Но это было далеко не так. Позднее, ночью, после того, как последние ракеты улетели в пригородный космос и потух последний бенгальский огонь, и Моана удалось затолкать в постель, и все дядюшки и тетушки и пожилая миссис Мукти разбрелись по своим комнатам, и Свати, с ее характерным зеванием, похожим то ли на вздох, то ли на вскрик, свернулась калачиком в кровати и провалилась в пропасть бессознательного, Шива остался восседать на остроконечном утесе беспокойства, чувствуя, как мрак вокруг дома наполняется духами умерших. Его отец, еле волоча ноги, прошел вдоль Кресент со стороны автобусной стоянки в Стэнморе. На нем были белые фирменные лунги и твидовый пиджак, под мышкой торчал зонт, обернутый в номер «Таймс», — будто ракета с эфемерной боеголовкой.
Дилип Мукти, должно быть, изрядно надорвал спину на почве религии предков, но не мог от нее окончательно избавиться. И хотя с возрастом он сумел осознать это, его сына забавлял политеистический характер отцовского рационализма и приводила в бешенство очевидная фальшь, позволявшая ему консультироваться с астрологами, одновременно понося их. «Наша вселенная гелиоцентрична, Шива, — говорил сыну Дилип. — Эти идиоты с их допотопной абракадаброй, они не только верят, что Солнце вращается вокруг Земли, они на этом еще и неплохо зарабатывают!»
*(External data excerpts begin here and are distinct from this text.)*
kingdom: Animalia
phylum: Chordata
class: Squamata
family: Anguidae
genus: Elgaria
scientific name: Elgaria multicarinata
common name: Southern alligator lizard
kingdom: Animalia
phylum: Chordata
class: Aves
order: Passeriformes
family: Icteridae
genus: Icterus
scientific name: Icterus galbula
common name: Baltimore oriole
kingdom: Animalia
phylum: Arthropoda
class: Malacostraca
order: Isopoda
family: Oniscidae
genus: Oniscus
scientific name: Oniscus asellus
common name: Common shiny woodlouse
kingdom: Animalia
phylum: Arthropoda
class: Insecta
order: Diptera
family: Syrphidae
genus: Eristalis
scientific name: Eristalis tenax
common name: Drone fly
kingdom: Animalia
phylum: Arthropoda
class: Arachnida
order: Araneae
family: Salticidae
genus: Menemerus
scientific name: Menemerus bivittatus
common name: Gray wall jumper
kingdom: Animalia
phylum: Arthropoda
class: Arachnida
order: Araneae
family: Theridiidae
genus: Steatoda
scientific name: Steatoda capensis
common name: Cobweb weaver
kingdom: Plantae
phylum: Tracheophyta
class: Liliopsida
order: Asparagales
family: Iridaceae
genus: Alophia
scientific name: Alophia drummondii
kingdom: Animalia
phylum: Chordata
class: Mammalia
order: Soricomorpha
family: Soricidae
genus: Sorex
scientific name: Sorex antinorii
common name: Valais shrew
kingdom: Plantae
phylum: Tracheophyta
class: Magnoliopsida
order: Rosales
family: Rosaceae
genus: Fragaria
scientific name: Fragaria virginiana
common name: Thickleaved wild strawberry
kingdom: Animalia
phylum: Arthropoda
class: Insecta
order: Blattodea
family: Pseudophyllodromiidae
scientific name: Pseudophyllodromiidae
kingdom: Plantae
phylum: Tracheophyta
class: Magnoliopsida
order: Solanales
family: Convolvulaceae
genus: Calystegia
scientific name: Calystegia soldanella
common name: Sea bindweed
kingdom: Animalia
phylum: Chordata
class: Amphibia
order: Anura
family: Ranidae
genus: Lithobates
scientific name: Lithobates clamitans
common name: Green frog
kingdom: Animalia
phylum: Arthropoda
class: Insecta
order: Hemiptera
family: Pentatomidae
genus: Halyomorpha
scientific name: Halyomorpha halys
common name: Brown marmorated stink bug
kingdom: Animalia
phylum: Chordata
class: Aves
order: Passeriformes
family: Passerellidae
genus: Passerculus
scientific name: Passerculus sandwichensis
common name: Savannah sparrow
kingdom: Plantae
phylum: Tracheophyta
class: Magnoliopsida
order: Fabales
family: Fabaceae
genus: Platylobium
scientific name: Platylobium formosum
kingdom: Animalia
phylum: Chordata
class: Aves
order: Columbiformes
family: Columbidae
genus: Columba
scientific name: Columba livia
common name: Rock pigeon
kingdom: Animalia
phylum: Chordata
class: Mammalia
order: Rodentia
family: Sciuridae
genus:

Дилип Мукти был ярым приверженцем научных теорий социального развития; позитивизм, марксизм, кейнсианство[29] — для него ни на йоту не имело значения, на каких общепринятых политических призраках эти пророки основывались. Чтобы занять место в его сознании, от учений требовалось одно: объяснять человеческий феномен в терминах физических процессов. То же самое с чистыми науками: Дарвин, Эйнштейн, Гейзенберг, Крик и Уотсон — эти удивительные люди боролись с темными силами иррационального, а потому его отношение к ним было глубоко свято. При жизни Дилипа, угол основной спальни служил святыней для его божеств. Гипсовые бюсты Маркса и Конта, фотографии Фридмана и Кейна, тома «Капитала» и «Происхождения видов». Он даже подготовил свой собственный, переделанный, секуляризованный обряд пуджа: зачитывал вслух ключевые пассажи из газетных вырезок, прикрепив их под опухшими бровями философа немецко-еврейского происхождения.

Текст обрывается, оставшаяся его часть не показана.